A divisão da esquerdo – Jorge Vignoli
Uma caçoada diz que, quando duas pessoas de esquerda conversam, haverá três dissidências. Gracejo à parte — como se a História humana fosse a essência da concordância —, é quimérico buscar unir, na plenitude, a esquerda e a centro-esquerda no Brasil. Prova disso é que, até agora, PDT e PT andam às turras, em comportamento tão estéril quanto um cão a correr atrás da própria cauda.
Uma liderança de esquerda vem ganhando espaço. Falo de Marcelo Freixo, do PSOL, que parece não possuir o ranço agastado do político extremado.
Acompanhei, há tempos, um diálogo entre Freixo e Janaína Paschoal. Com todo o antagonismo que há entre ambos, foi uma troca de ideias em tom cordial, sem agressões, embora a destemperada deputada, no dia seguinte, vociferou contra as posições do deputado com adjetivações que, no encontro amistoso, parece não ter tido a ousadia de falar.

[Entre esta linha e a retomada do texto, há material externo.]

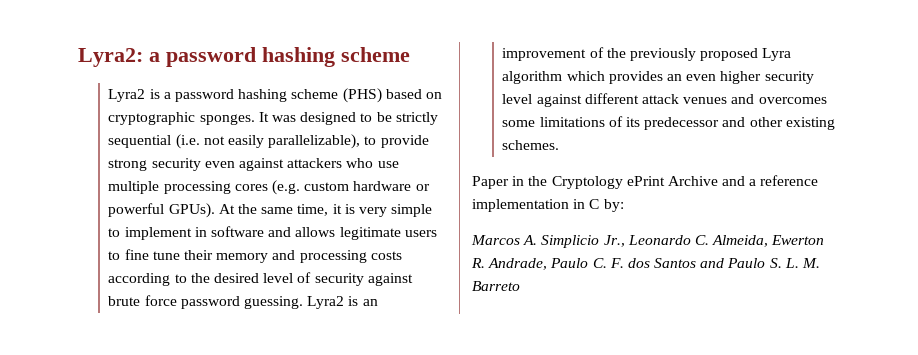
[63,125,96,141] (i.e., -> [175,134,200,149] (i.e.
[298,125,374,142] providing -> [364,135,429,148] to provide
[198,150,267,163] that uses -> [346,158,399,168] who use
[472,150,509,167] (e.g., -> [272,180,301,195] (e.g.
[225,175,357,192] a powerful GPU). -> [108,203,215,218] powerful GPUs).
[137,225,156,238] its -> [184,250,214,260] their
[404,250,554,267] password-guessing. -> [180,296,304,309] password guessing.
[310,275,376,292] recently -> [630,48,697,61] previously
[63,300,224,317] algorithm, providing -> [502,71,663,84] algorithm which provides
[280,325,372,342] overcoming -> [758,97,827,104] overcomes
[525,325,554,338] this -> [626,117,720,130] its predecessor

E está na internet uma entrevista de Freixo concedida a Marco Antônio Villa. Villa, como Freixo, é professor de História. É também escritor. É autor, entre outros livros, pouco mais do que um ensaio pobre sobre a trajetória de Jango. Esse opúsculo peca porque Villa deixa à mostra, digamos assim, pouca familiaridade com a História do Rio Grande, o que leva o livro a ter uma visão embaçada da figura central, ou até mesmo, como paulistano que carrega a derrota de 32, quem sabe, Villa no seu inconsciente, traga algum desprazer mal resolvido com os gaúchos (engraçado: São Paulo também comemora, em feriado estadual, uma “revolução” que não venceu).
Refluindo a Freixo, o professor Villa cedeu seu espaço na internet para conversar com o deputado. O assunto foi em torno das milícias do Rio de Janeiro. Freixo domina o complexo e arriscado problema, sendo o tema uma das suas plataformas como deputado federal.
Durante a entrevista, Villa indagou se o crescimento da criminalidade no Rio de Janeiro não teria o seu início a partir do que seria a “inação” do primeiro governo Brizola e sua “leniência” com a criminalidade.
Na compreensão do deputado, que enfatiza jamais ter sido partidário do governador, o crescimento do tráfico de cocaína e, portanto, a valorização econômica da droga, começou no início dos anos oitenta, quando o declínio do autoritarismo era uma realidade. A expansão do tráfico de drogas tornou-se, a partir daquele período, um negócio altamente lucrativo, e as disputas entre as facções pelos pontos de venda se agravaram.
É nesse cenário que Brizola elege-se governador, e passa a defender os moradores das favelas. Se, naquele momento, o Brasil vivia a abertura e a reconquista da cidadania, os moradores das favelas tinham que ser respeitados pela autoridade repressora.
No governo Brizola, relembra Freixo, para a Polícia entrar na casa do favelado, somente com ordem judicial. Quer dizer com isso que a Polícia não teria de ir à favela? Não, pelo contrário, mas a ação policial diante do povo humilde e trabalhador haveria de obedecer à conduta legal, como em qualquer outro lugar do Rio, fosse no Cantagalo ou no Leblon.
Freixo aprofunda, ainda, o pensamento, a dizer que, com construção dos CIEPs e o ensino de tempo integral, o Estado estava presente nas favelas e nas periferias do Rio de Janeiro, a oferecer a educação, ainda que se possa discordar, pontualmente, da concepção dos CIEPs, mas não do seu conteúdo em si. Freixo, portanto, concorda e, na sua visão, exime o governador da responsabilidade pelo crescimento da criminalidade no Rio.
A entrevista de Marcelo Freixo a Marco Antônio Villa parece desafiar o aforismo de que as esquerdas não se entendem em nada, nem quando estão na cadeia.